*Teks Sumber*.
________________________

Lihat ke Halaman Asli

G Tersiandini

Mantan guru di sekolah internasional

Berwisata ke Purwakarta

Diperbarui: 26 Juli 2016   21:15

Kompasiana adalah platform blog. Konten ini menjadi tanggung jawab bloger dan tidak mewakili pandangan redaksi Kompas.

Perjalanan menuju curug Pamoyanan

Pada suatu Sabtu di awal Juni, bersama seorang dua orang teman, saya berwisata ke Purwakarta. Sebenarnya saat kendaraan kami meninggalkan Jakarta, kami belum begitu pasti akan pergi ke mana. Kami sudah pernah pergi ke waduk Jatiluhur dan Cirata, oleh karena itu kami tidak ingin mengunjungi kedua tempat itu lagi. Di dalam mobil, kami masih mencari-cari tempat yang akan kami kunjungi. Akhirnya kami putuskan untuk mengunjungi Situ Wanayasa dan Curug Cijeruk karena tempatnya berdekatan.

Jam 9 pagi kami sudah sampai di kota Purwakarta. Saat memasuki kota Purwakarta, saya merasa bahwa kota tersebut bersih dan menarik. Masih banyak terlihat bangunan kuno peninggalan masa kolonial. Kami juga melewati semacam taman yang kelihatannya indah, tetapi kami tidak mampir di situ.

Kami berkendara terus melewati situ Wanayasa. Kami berencana mengunjungi curuk Cipurut dahulu baru nanti pulangnya mampir ke situ Wanayasa. Menurut situs di internet yang saya baca,  letak curug Cipurut tidak jauh dari situ Wanayasa. Setelah beberapa kilometer melewati situ tersebut, belum ada tanda-tanda yang menunjukkan arah situ Cipurut. Maklum, kami semua belum pernah ke sana sehingga masih meraba-raba. Kami kemudian melihat sebuah baliho besar yang menunjukkan gambar beberapa curug, namun tidak ada nama curug Cipurut. Supir kami turun untuk bertanya dan kata penduduk di sana kami harus balik arah. Saat mobil kami memutar arah, kami membaca lagi baliho yang ada di tepi jalan tersebut. Kami lalu memutuskan untuk mengunjungi curug-curug yang ada di baliho tersebut.

________________________

*Instruksi Kerja*.
1. Menurut kisah perjalanan ke Purwakarta, pukul berapa rombongan sudah sampai di kota Purwakarta?
2. Tuliskan lanjutan kisah perjalanan ke Purwakarta, dimulai setelah kalimat terakhirnya.

________________________

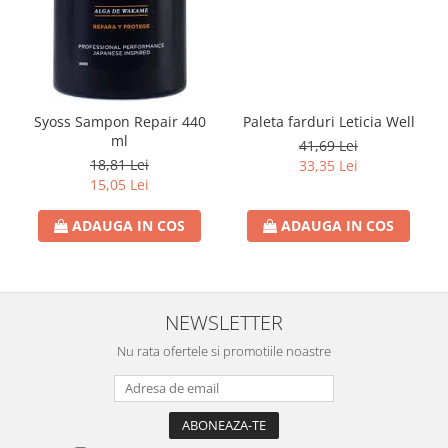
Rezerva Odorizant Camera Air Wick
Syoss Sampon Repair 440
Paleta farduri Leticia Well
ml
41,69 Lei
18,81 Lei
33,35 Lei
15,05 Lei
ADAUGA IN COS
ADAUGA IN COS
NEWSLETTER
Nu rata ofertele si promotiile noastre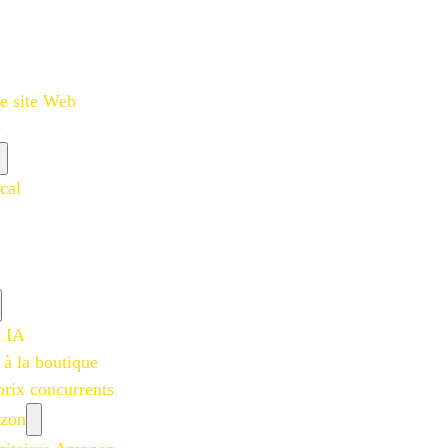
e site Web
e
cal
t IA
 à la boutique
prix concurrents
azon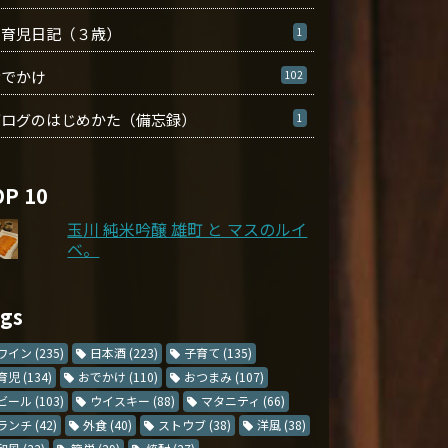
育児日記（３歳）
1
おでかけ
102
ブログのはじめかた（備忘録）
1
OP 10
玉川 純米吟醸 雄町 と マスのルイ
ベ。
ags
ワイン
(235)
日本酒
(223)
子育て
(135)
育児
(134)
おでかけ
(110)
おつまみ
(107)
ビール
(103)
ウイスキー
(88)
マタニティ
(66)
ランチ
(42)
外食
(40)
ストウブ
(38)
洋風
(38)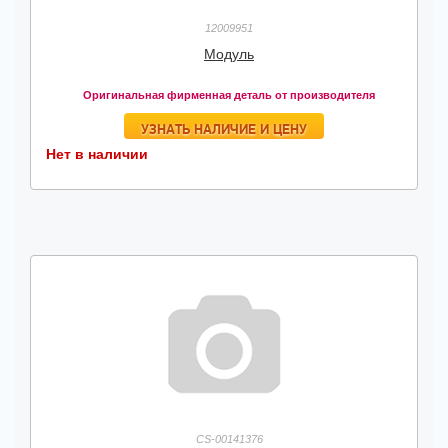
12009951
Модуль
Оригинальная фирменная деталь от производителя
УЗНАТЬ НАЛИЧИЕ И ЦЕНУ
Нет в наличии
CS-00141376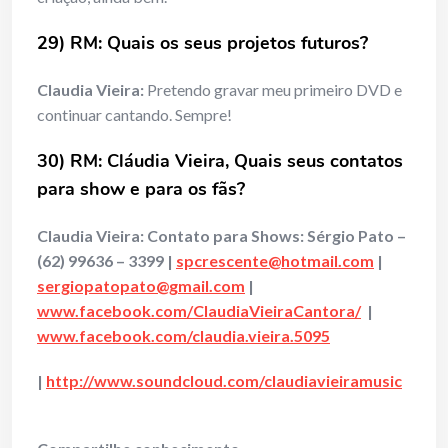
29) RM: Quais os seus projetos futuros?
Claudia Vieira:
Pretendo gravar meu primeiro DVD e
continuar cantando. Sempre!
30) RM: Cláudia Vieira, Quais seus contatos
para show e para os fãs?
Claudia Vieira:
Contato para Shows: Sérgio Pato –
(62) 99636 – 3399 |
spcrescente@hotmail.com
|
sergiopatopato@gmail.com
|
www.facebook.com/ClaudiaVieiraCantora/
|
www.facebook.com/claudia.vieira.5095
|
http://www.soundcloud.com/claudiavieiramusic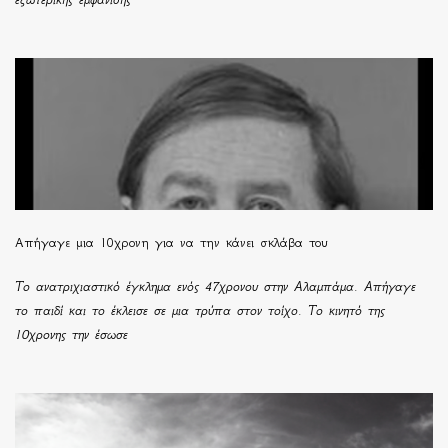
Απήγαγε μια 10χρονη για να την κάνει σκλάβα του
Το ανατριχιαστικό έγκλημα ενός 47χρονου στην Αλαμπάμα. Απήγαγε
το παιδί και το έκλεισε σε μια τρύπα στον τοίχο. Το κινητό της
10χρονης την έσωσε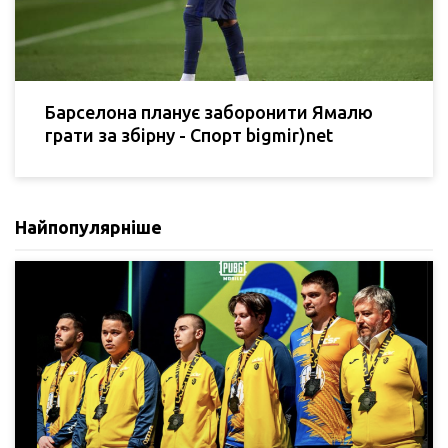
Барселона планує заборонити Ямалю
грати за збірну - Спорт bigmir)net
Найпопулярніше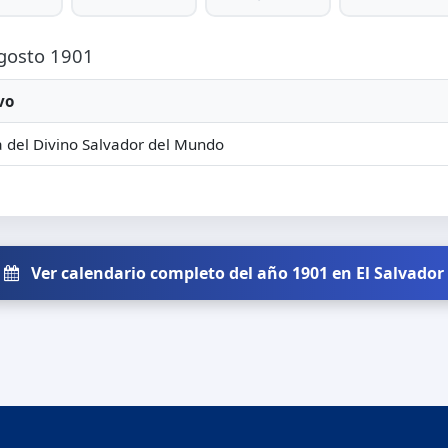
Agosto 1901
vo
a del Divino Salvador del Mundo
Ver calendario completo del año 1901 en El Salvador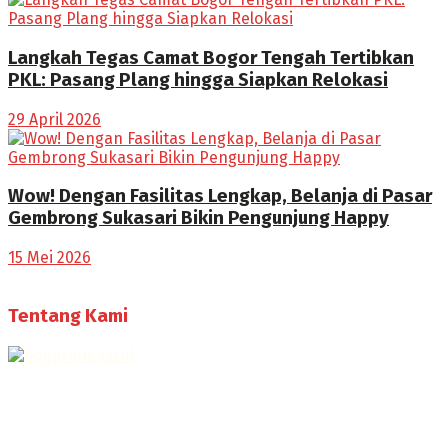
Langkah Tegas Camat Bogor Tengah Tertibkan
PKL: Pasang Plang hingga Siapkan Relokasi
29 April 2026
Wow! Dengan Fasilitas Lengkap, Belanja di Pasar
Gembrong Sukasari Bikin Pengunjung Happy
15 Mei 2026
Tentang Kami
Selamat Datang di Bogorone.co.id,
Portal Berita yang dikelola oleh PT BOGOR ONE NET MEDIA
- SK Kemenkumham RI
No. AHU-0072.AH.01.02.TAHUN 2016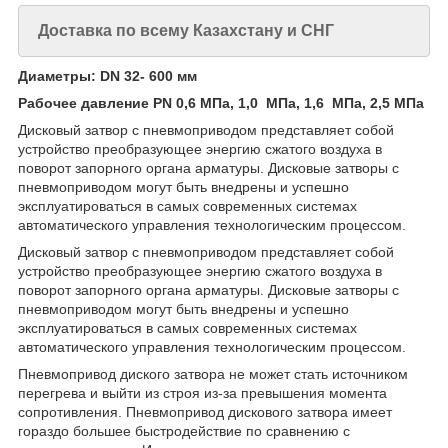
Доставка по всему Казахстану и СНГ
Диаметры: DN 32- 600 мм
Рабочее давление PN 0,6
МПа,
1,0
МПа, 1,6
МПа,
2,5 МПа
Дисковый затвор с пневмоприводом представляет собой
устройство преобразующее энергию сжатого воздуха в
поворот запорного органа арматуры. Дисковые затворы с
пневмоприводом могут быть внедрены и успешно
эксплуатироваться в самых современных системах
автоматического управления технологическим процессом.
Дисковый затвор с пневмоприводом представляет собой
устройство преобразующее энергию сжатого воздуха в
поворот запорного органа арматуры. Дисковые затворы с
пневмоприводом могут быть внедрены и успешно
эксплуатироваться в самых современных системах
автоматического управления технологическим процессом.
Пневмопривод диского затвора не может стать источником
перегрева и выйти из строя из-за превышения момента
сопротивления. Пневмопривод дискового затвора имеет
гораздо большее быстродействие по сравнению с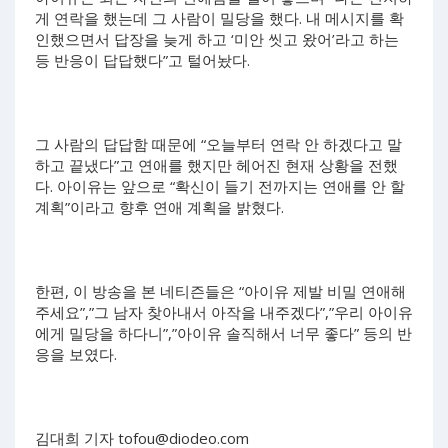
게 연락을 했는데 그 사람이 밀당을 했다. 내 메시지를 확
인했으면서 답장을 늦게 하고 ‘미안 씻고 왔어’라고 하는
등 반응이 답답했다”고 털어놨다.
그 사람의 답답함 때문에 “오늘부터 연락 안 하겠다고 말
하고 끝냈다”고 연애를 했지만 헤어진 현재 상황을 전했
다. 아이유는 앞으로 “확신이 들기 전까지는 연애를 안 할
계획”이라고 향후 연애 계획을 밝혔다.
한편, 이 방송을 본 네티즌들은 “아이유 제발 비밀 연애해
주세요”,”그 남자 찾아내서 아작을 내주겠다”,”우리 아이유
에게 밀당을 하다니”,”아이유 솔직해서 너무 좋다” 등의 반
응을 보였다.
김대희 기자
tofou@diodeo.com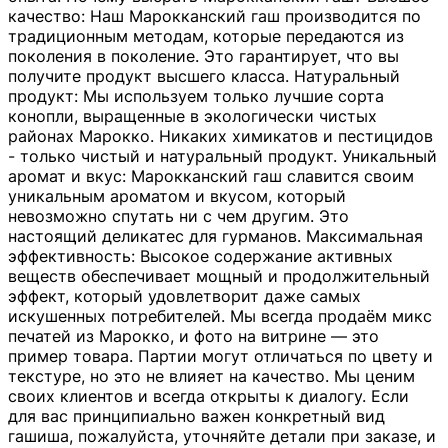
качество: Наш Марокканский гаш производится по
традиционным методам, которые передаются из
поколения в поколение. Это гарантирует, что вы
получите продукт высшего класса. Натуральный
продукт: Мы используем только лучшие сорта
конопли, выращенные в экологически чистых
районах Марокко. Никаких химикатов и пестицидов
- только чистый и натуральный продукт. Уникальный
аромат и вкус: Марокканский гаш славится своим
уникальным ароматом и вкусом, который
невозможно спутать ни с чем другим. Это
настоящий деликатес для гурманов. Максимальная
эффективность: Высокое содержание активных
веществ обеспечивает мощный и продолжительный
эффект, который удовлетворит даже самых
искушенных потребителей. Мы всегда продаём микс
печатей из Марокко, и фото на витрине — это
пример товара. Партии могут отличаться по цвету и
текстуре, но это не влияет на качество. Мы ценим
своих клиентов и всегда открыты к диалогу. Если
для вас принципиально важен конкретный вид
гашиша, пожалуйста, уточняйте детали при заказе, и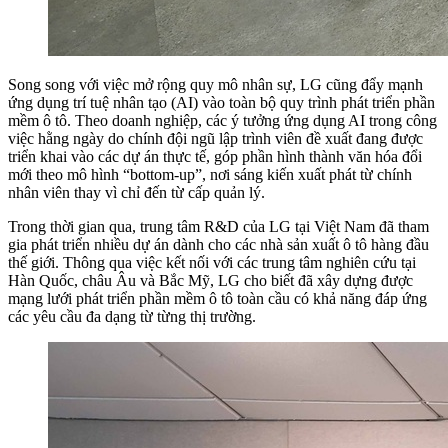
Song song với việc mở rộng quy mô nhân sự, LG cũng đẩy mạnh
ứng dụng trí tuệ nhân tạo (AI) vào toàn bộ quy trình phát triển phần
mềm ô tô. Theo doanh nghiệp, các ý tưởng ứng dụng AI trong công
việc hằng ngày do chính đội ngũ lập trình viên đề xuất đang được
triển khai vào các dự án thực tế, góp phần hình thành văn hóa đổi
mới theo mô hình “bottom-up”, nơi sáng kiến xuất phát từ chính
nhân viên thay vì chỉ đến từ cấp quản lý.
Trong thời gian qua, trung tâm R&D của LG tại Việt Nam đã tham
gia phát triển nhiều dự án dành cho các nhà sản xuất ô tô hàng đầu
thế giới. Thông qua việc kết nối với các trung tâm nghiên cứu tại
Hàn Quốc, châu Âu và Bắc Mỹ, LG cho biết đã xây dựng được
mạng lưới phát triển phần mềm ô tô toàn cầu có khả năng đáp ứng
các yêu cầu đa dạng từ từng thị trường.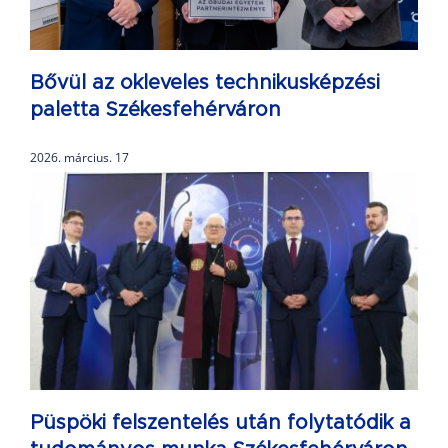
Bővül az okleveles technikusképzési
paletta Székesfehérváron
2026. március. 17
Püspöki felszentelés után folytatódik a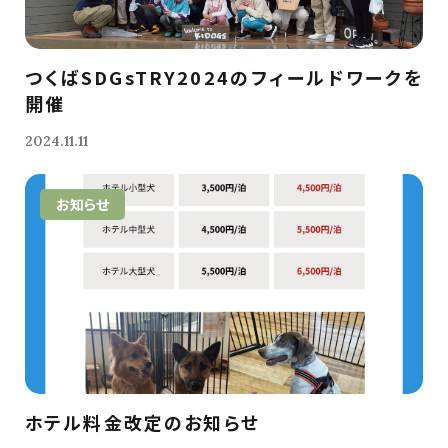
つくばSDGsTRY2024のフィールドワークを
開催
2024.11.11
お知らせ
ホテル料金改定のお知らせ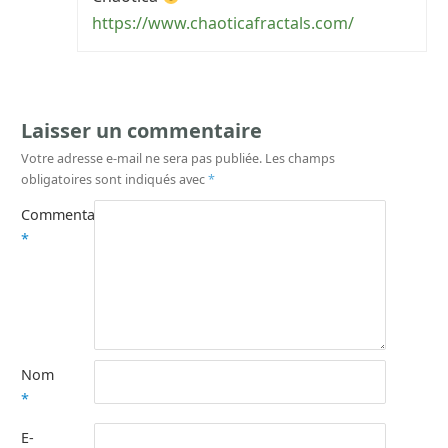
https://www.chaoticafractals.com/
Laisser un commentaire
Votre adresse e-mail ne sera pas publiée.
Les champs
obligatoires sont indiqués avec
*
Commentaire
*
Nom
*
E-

________________________

*Hasil Tugas*.
1. Pukul 9 pagi.

2.
Setelah mengendarai kendaraan selama kurang lebih 15 menit, sampailah kami di pintu masuk curug. Rupanya kami sudah masuk kawasan Subang. Kami pun membayar tiket masuk.  Saat itu masih minggu pertama puasa sehingga daerah itu sepi pengunjung. Kami adalah pengunjung pertama di tempat itu pada hari itu. Setelah bertanya kepada penjaga di sana, kami ditunjukkan jalan menuju curug Pamoyaman (curug yang paling dekat). Rupanya petunjuk jalan yang ada di situ kurang jelas, sehingga kami sempat salah jalan. Setelah berjalan selama 45 menit melewati hutan cemara (yang seharusnya hanya 25 menit), kami bertemu dengan penduduk setempat yang sedang memanen kopi. Dia mengatakan bahwa curug itu sudah sangat dekat tetapi airnya kecil sekali. 

Hutan cemara

Sesampai di curug itu, kami bertiga hanya bisa tertawa-tawa saja karena memang curug itu hampir dibilang tidak ada airnya. Kami sudah berjalan jauh juga  kesasar, eh ternyata air curugnya kecil sekali. Kami hanya 10 menit di sana kemudian berjalan kembali ke tempat parkir. Saat bertemu dengan penduduk lokal yang sedang memanen kopi, dia menyebutkan bahwa tidak jauh dari tempat kami berada ada lagi  curug yang airnya deras, namanya curug Cijalu. Kami lalu memutuskan untuk mengunjungi curug tersebut.

Perjalanan menuju curug Cijalu cukup indah. Kami melewati kebun teh dan melihat pemandangan gunung Burangrang di hadapan kami. Curug Cijalu dapat kami lihat di kejauahn. Saat tiba di area parkir, hanya sedikit sekali pengunjung yang datang. Warung-warung di situ pun tutup semua karena bulan puasa. Setelah turun dari mobil, kami berjalan menuju curug. Jalannya mudah sekali dan tidak jauh. Sangat berbeda dengan jalan menuju curug Pamoyaman yang jauh dan agak sulit.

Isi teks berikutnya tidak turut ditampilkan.